Altı çocuklu bir ailenin en son ferdiydi Ömer, annesi dünyaya getirirken masada kalmıştı. Çaresiz bir babanın evladıydı, sevdiğini kaybettiğine mi yansın yoksa bir evladının olduğuna mı sevinsin. Fakirdi, el emeğiyle bir şeyler kazanmaya çalışıyor bir yandan da ailesini geçindirmek için uğraşıyordu. Herşey tamamdı diğer çocukları kendini bilecek yaştaydı, hele ki o daha on üç yaşındaki kızı çocukluğunu yaşayamadan koskoca bir ailenin tüm yükünü omuzlamış, bir yandan el kadar olan yeni kardeşine yeti,şmeye çalışırken, bir yandan da evlerin işlerini götürmeye diğer kardeşlerini yetişmeye çalışarak ne yapacağını bilmez bir hale gelmişti. Baba ise tam bir çıkmazdaydı, ne yapacaktı şimdi, kadınını kendi elleriyle toprağa gömmüş, tüm taziyeleri kabul etmiş ve daha bir günlük evladını bile sevememişti. Evin en küçük kızı yaşadığı onca acıdan sonra evlenip gitmenin kendi için bir kurtuluş olduğunu düşünüyordu. Daha on üçünde bir sabi... diğerlerinden söz etmeye gerek yok, erkek çocuklar bir inşaatta boylarından büyük işlere kalkışıyorlardı, hayatlarını idame ettirmek içinse mecburdular çalışmaya... Ömer durmadan ağlıyordu, kaderine mi ağlar bu çocuk kokusunu bilemediği annesine mi yoksa ağlamak bu çocuğa bu dünya da hediye edilmiş bir ödülmüydü bilinmez bir şekilde kız kardeşinin bezlerini yıkamak için bırakıp gittiği sobanın ardında....
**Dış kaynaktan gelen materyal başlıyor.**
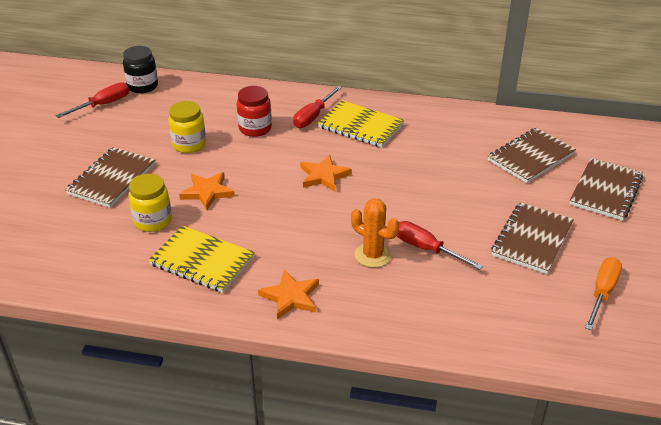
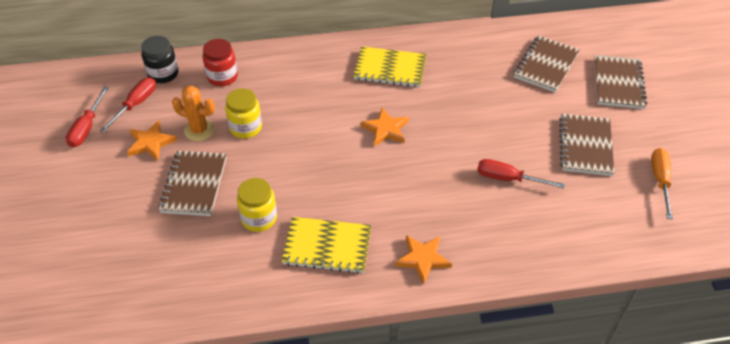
camera: 20 degrees left, 10 degrees up
(207, 192) = (292, 174): orange star -> orange star (151, 143)
(255, 128) = (297, 95): red jar -> red jar (222, 77)
(313, 116) = (343, 69): red screwdriver -> red screwdriver (87, 128)
(373, 255) = (468, 198): orange cactus -> orange cactus (199, 130)

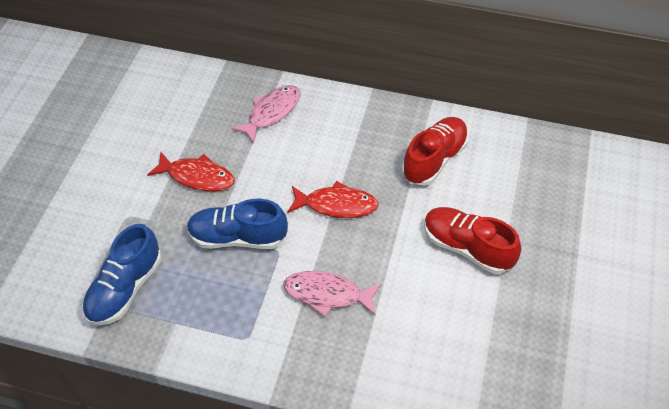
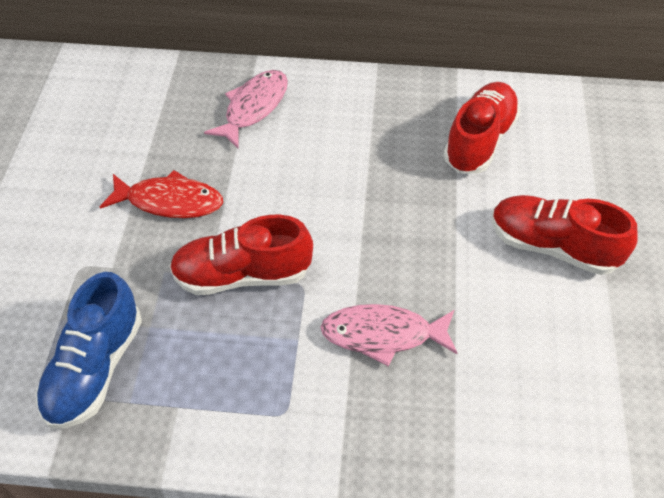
camera: 10 degrees left, 0 degrees up
(238, 237) = (242, 275): blue shoe -> red shoe
(336, 205) = (367, 214): red fish -> none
Üçüncü gün, bilmediği birileri geliyordu pencereden dışarı baktığında, bir kadın bir adam ve bir de babası... Misafir ağırlayacak durumda da değildi hani, babasının gözlerine baktı kocaman kocaman... Hüzün vardı. Kadın içeri girer girmek evladım diye sarılmıştı Ömer'e...

-'Bu çocuk benim kaderim, o bana nasip, vermem kimselere' diyor, bir yandan da ağlıyordu hıçkıra hıçkıra... iki koca adam birbirlerine baka kalmışlardı. Küçük kız kadının kucağındaki Ömeri almaya çalışıyordu, ' Hayır, o benim kardeşim' diyerek...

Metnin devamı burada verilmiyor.